◆ **WORK REQUIRED**: Out of the records below, copy all lines in which the word "konradsreuth" occurs.
(RECORD EXCERPTS Opens)
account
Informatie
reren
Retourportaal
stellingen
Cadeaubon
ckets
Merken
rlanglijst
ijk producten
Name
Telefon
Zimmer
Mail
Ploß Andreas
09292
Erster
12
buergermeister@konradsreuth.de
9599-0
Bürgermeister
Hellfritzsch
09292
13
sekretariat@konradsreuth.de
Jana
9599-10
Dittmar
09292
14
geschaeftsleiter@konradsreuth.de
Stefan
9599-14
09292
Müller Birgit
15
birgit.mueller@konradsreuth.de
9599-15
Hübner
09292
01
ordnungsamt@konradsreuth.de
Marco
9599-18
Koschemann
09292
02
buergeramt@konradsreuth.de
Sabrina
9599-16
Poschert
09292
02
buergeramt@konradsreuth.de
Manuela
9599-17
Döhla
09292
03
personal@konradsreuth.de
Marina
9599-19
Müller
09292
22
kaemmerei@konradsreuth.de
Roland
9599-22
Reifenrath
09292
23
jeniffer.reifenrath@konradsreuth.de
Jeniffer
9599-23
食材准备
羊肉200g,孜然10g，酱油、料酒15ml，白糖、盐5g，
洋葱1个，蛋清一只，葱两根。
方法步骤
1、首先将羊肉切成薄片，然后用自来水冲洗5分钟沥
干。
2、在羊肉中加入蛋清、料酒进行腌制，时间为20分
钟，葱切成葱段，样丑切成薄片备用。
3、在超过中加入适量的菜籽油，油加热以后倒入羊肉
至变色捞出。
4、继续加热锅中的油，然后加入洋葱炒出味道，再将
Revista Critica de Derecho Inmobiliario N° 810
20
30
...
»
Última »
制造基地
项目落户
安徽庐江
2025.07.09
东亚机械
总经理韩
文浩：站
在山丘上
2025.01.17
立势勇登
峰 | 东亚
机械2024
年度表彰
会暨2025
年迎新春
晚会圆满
(RECORD EXCERPTS Closes)
◆ **EXERCISE ANSWER**:
buergermeister@konradsreuth.de
sekretariat@konradsreuth.de
geschaeftsleiter@konradsreuth.de
birgit.mueller@konradsreuth.de
ordnungsamt@konradsreuth.de
buergeramt@konradsreuth.de
buergeramt@konradsreuth.de
personal@konradsreuth.de
kaemmerei@konradsreuth.de
jeniffer.reifenrath@konradsreuth.de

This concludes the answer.